## Source passage
BEGIN

4 Simple Ways to Reduce Your Carbon Footprint in College

1. Carpool, walk or take public transport

One of the biggest contributing factors to carbon emissions is personal transportation. With COVID restrictions beginning to lessen, classes will likely be switching to in-person soon – which means getting back in the routine of having a commute longer than from your bed to your desk. 

If you live off-campus, consider setting up a carpool with your friends or roommates to keep gas mileage down (an added benefit to this is saving some money on parking passes). Walking or biking are also good options when the weather is good and can help you stay active! 

Going to college out-of-state? When you visit home for weekends or holidays, consider taking a bus or train instead of driving long-distance.

2. Go plant-based (even if it’s only sometimes)

The type of food you eat has a huge impact on your carbon footprint, with products like meat and dairy ranked as the most harmful for the environment. Going vegetarian or vegan can seem daunting -- and can be a big personal expense -- but keep in mind that there’s no contract involved in a plant-based diet. Making simple switches like from dairy to oat milk can still make a difference without having to uproot your entire diet!

END

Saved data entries
BEGIN

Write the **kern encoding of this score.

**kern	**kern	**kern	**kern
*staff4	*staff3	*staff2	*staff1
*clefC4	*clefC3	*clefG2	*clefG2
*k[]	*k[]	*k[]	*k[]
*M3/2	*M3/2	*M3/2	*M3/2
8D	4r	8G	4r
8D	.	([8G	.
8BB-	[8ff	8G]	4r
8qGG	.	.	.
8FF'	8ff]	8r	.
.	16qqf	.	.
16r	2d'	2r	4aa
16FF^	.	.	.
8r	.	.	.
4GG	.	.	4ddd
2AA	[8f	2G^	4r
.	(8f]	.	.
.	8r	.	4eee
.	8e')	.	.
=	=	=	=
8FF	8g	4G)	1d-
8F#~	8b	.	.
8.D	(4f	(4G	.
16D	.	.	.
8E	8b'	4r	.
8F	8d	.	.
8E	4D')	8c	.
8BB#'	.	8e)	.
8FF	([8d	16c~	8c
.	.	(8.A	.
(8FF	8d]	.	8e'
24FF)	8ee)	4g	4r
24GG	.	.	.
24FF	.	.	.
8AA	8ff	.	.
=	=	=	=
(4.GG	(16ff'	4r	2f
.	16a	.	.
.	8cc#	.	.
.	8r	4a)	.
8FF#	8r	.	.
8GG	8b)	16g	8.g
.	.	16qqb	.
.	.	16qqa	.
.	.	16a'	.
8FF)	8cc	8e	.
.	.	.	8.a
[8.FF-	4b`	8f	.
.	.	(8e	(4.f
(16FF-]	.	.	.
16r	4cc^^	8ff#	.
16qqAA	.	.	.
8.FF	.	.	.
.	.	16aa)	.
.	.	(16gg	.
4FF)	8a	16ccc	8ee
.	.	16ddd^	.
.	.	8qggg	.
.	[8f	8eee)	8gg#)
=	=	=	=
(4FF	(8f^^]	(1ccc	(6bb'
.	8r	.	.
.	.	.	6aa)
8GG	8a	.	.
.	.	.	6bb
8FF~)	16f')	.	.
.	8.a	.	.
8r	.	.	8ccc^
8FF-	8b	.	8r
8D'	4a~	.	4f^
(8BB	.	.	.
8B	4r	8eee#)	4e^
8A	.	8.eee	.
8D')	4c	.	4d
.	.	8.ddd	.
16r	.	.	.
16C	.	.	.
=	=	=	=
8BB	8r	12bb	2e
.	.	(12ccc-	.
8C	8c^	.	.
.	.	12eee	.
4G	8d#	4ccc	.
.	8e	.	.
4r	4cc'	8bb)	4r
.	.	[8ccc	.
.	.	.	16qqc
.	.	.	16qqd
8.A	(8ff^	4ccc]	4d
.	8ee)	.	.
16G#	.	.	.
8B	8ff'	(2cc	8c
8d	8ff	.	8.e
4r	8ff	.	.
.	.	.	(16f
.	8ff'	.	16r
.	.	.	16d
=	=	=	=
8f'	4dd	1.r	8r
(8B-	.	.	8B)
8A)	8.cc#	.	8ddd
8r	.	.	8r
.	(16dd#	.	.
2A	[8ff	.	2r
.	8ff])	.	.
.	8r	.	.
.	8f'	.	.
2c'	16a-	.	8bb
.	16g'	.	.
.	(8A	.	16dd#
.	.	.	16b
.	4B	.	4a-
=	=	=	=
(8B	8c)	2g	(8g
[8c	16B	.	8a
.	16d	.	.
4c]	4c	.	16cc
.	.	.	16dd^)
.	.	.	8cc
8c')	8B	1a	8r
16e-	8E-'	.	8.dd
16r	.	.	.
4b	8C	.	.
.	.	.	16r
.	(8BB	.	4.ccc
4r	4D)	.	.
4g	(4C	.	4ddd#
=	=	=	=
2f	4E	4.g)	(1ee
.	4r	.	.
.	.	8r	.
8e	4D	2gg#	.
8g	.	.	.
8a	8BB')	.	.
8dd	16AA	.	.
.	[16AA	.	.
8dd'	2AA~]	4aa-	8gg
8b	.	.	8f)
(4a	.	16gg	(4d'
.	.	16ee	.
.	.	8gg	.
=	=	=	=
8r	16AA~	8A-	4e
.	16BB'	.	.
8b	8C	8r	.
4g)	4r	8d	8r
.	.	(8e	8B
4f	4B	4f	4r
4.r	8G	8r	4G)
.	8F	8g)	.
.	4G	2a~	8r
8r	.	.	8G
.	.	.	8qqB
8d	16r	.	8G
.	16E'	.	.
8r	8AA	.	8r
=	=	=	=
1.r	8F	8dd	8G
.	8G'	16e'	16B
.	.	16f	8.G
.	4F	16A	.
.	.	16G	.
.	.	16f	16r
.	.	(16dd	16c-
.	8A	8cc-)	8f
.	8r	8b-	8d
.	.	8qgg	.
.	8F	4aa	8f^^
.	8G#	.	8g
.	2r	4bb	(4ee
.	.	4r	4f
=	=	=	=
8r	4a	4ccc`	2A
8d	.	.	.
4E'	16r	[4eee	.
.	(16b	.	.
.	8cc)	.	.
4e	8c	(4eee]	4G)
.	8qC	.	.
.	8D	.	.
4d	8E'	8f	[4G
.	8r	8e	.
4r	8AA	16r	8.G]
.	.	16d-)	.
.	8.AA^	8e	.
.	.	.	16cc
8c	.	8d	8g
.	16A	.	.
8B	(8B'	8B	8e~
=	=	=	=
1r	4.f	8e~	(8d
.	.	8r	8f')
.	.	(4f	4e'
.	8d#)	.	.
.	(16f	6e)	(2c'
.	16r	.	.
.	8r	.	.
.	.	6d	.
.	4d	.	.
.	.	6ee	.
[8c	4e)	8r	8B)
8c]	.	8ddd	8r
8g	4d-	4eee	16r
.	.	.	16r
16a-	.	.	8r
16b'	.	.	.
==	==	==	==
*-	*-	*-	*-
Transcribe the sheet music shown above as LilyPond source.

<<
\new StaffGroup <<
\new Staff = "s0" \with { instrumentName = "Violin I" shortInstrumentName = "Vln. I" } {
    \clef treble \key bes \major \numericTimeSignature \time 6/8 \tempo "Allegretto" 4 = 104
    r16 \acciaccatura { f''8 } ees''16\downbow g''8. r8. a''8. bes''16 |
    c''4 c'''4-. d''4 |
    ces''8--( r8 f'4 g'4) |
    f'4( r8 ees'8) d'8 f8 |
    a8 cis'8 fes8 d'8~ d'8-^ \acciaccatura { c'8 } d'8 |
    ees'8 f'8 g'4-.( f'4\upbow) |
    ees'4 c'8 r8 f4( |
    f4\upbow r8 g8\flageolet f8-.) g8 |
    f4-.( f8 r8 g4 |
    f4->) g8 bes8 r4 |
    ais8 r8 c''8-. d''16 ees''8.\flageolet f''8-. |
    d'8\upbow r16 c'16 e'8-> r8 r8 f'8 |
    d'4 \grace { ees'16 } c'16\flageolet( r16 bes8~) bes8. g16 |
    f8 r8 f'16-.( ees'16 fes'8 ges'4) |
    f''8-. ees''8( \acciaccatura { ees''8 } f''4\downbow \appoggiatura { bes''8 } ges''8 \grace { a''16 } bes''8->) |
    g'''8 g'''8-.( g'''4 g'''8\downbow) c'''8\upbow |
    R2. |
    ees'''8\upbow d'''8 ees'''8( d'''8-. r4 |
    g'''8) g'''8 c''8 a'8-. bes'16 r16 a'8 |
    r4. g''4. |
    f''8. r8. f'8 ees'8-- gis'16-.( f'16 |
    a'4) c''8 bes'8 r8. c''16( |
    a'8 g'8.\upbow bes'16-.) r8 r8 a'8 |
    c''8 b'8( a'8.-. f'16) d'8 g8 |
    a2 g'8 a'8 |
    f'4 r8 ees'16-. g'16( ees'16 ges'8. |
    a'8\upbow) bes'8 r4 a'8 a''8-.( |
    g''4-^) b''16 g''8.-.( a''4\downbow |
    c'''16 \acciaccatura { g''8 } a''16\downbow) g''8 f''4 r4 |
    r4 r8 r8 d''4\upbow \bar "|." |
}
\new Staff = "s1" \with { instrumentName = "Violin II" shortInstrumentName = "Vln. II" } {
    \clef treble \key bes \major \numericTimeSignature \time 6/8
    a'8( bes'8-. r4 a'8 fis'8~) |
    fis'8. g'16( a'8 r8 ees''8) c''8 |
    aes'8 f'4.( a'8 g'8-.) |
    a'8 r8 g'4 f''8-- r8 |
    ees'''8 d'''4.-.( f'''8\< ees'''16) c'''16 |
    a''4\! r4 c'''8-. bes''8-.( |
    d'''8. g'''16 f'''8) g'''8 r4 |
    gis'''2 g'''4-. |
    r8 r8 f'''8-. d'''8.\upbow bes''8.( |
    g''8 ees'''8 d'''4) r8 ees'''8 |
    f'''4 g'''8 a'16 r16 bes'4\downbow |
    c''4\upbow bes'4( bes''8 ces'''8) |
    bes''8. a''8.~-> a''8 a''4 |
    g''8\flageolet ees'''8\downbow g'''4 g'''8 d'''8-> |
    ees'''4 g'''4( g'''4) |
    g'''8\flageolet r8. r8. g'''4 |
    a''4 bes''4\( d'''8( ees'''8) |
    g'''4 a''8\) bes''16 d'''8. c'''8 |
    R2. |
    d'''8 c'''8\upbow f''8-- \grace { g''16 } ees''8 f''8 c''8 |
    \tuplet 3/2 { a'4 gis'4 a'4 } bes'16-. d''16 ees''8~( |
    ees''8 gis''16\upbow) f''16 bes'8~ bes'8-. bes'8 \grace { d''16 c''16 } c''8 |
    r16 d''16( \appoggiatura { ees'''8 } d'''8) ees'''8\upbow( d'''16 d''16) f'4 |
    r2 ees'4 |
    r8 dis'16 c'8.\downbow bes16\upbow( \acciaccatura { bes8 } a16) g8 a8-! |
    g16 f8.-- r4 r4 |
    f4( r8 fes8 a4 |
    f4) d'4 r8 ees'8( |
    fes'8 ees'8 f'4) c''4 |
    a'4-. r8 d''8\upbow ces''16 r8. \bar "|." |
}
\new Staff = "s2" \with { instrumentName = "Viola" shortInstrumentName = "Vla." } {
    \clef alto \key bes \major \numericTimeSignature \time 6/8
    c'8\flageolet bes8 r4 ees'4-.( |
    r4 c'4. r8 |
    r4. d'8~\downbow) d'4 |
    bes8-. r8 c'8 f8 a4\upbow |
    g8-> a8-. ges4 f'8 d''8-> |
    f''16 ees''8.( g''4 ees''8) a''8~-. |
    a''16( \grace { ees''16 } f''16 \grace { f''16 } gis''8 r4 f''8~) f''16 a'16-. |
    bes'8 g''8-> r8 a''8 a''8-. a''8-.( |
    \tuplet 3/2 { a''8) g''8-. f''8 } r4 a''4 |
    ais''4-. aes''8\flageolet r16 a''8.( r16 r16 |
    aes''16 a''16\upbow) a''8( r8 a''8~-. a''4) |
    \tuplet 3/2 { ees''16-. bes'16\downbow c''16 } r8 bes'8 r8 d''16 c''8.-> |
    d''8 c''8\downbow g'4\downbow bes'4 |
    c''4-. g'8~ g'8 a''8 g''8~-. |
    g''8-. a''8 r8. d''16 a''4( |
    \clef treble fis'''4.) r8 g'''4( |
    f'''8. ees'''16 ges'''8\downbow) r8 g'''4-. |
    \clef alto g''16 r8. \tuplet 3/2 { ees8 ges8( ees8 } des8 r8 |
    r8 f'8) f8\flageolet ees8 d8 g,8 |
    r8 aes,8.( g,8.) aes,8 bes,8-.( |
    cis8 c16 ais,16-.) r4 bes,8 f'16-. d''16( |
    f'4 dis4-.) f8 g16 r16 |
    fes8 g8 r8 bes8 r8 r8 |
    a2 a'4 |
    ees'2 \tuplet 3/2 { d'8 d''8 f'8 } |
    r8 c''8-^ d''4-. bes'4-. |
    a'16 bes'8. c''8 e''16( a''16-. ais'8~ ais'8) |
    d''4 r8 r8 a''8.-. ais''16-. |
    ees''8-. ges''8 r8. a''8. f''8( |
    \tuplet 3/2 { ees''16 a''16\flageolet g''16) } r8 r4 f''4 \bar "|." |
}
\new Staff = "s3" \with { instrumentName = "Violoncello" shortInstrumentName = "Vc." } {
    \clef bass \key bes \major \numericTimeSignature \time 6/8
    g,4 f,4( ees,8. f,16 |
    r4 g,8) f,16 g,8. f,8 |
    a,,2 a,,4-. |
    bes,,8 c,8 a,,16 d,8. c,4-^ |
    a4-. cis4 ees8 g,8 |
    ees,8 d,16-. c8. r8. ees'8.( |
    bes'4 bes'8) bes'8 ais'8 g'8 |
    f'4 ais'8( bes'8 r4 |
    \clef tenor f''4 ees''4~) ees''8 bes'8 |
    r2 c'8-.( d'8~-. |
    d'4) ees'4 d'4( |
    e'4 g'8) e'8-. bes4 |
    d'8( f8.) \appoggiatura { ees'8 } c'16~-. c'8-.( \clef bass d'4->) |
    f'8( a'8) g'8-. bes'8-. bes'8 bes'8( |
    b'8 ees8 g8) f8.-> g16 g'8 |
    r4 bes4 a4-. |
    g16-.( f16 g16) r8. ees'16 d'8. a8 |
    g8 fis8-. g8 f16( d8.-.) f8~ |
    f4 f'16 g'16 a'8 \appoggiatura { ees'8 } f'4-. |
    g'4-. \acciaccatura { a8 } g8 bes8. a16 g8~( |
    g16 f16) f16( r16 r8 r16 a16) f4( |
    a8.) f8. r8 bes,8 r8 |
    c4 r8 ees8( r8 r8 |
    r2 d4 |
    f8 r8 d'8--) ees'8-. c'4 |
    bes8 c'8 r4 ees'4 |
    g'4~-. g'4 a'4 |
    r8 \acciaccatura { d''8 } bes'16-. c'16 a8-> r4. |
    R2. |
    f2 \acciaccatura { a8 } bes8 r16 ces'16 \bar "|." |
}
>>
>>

END

Extend the text on reducing your carbon footprint in college, starting right after its last sentence. The saved data entries are separate material, apart from the text.

## Response below
If you can’t handle going fully meatless or dairy-free, simply reducing your consumption of high-emission foods can be helpful. To start, try committing to one meatless day per week and go from there.

3. Consider sharing groceries

Beyond just thinking about what you eat, also keep in mind that food waste is another big problem. One of the most frustrating things I’ve faced since moving off-campus is that food is sold in such large portions; I only ever see packs of meat or cartons of eggs in sizes that are way larger than what I need, so I end up either throwing away expired food or leaving things forgotten in my freezer. To cut back on food waste (and your grocery bill) consider sharing groceries with friends like you would a ride-share. 

It seems a little strange, but buying a family-size pack of meat (or eggs or produce) and splitting it between two or three friends means that you each have to spend less, it reduces the amount of packaging sold, and you each only get the amount you need!

4. Shop second-hand, and watch out for fast fashion

Stores like Forever 21 and Shein produce clothes that are meant to be cheap and “disposable” to encourage consumers to buy more frequently. The environmental impacts of the constant production and subsequent disposal of these items are piling up. 

While it’s easy to fall into the trap of thinking that fast fashion is the only option for your budget, it might save you more money in the long run to get pieces that will last you a long time. Now is a great time to start investing in a few wardrobe staples that are higher quality and will last longer, now that you’re a little older and have a better sense of your long-term personal style.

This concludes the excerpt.